Trump Warns Allies: Fix Iran Deal or the U.S. Will Withdraw

President Trump once again decided to keep the United States in the Iran nuclear agreement on Friday, but he sent a message to our European partners in the deal at the same time. That message, in no uncertain terms, let the world know that the Trump administration would no longer turn a blind eye to the jarring imbalances in the agreement, regardless of what the consequences of withdrawal might mean. He warned our allies that they were responsible for fixing those problems if they wanted to keep the U.S. as a partner in the deal.

“Despite my strong inclination, I have not yet withdrawn the United States from the Iran nuclear deal,” the president said in a statement. “Instead, I have outlined two possible paths forward: either fix the deal’s disastrous flaws, or the United States will withdraw.”

Trump has come under criticism from some who supported his campaign due to his continued refusal to completely scrap the controversial nuclear agreement. While the president has already refused to certify the deal once, he has yet to allow the economic sanctions against Iran (which were waived under the terms of the agreement) snap back into place. In his statement on Friday, Trump said that this was Iran and the P5’s last chance to bring the agreement back to the negotiating table.

“I am waiving the application of certain nuclear sanctions, but only in order to secure our European allies’ agreement to fix the terrible flaws of the Iran nuclear deal,” Trump said. “This is a last chance. In the absence of such an agreement, the United States will not again waive sanctions in order to stay in the Iran nuclear deal. And if at any time I judge that such an agreement is not within reach, I will withdraw from the deal immediately.

“No one should doubt my word,” the president warned. “I said I would not certify the nuclear deal—and I did not. I will also follow through on this pledge.”

Trump went on to outline the specific problems with the agreement he wanted to see fixed, telling Congress that he was willing to sign bipartisan legislation that addressed his concerns. The bill, he said, would need to include a clause demanding the full inspection of sites designated by the International Atomic Energy Agency and the elimination of the sunset date called for in Obama’s agreement. “My policy,” he said, “is to deny Iran all paths to a nuclear weapon – not just for ten years, but forever.”
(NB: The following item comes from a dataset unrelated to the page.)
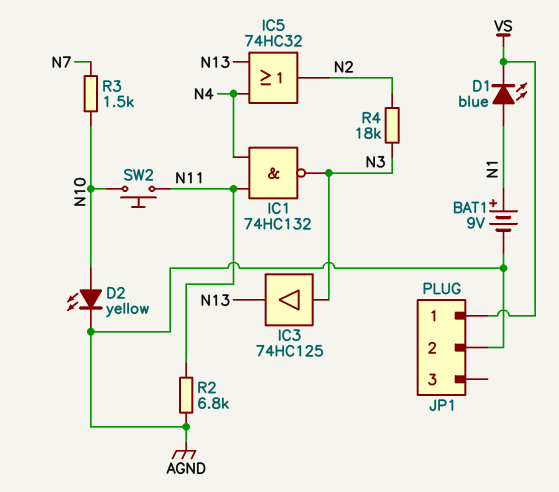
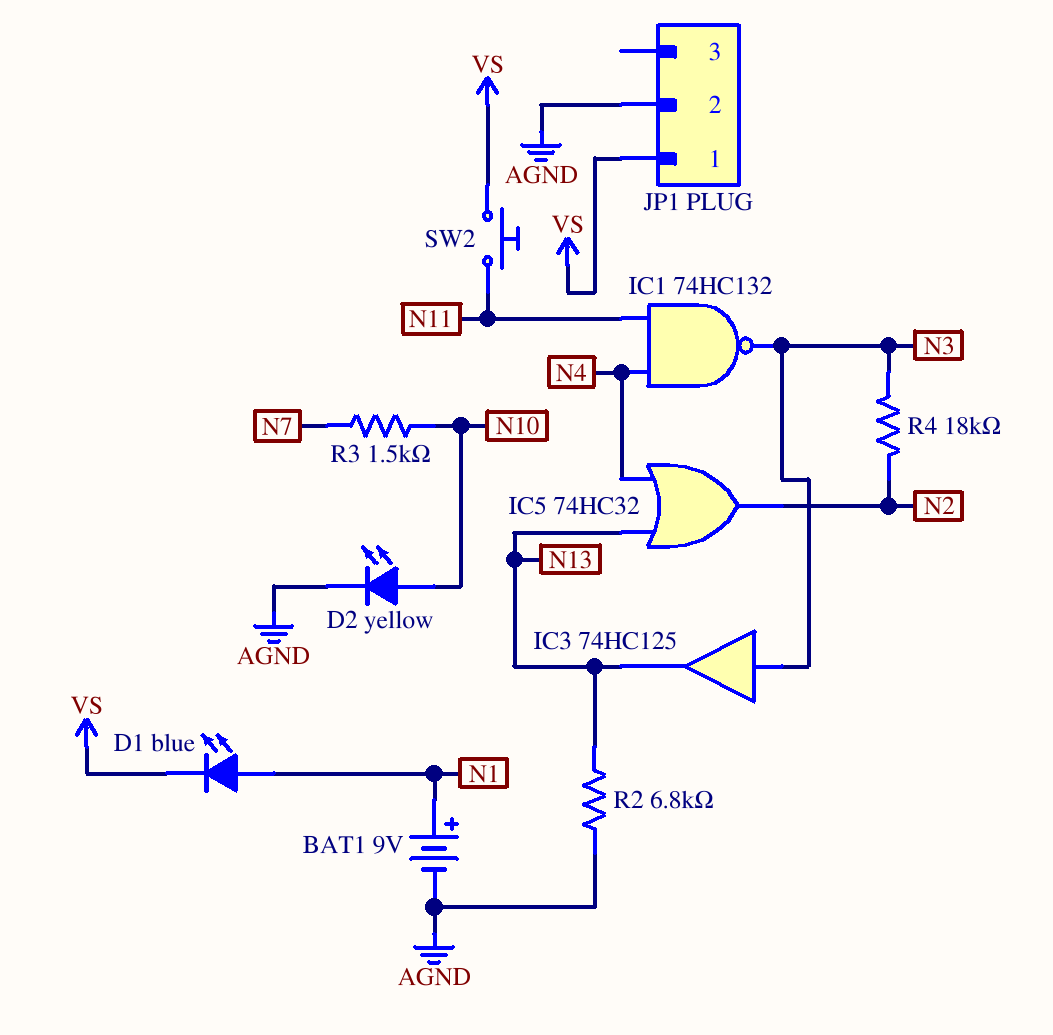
R2: 6.8k (AGND, N11) -> 6.8k (AGND, N13)
SW2: button (N10, N11) -> button (N11, VS)

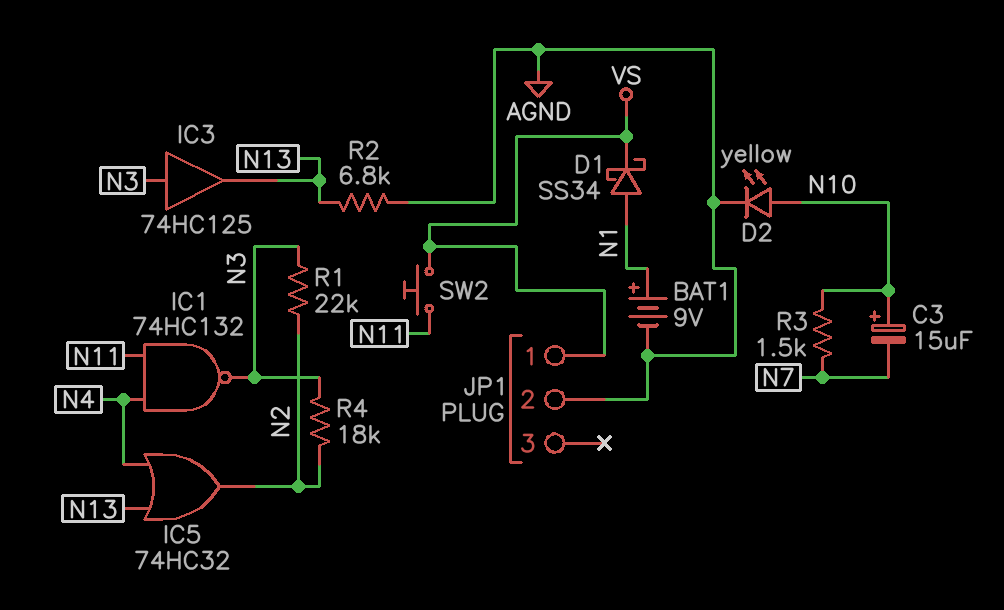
C3: none -> 15uF (plus N10, minus N7)
D1: LED blue (A N1, K VS) -> schottky SS34 (A N1, K VS)
R1: none -> 22k (N2, N3)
With this statement, Trump has essentially laid down a “red line” that will be difficult to walk back from the next time certification is on the table. This either means that our allies in the agreement will concede to the president, Trump will break his promise, Iran will back out of the deal, or the agreement itself will dissolve in exactly three months’ time. Trump is saying: If this deal is so important to you, here’s your chance to save it.

We’ll see if the world heeds the call.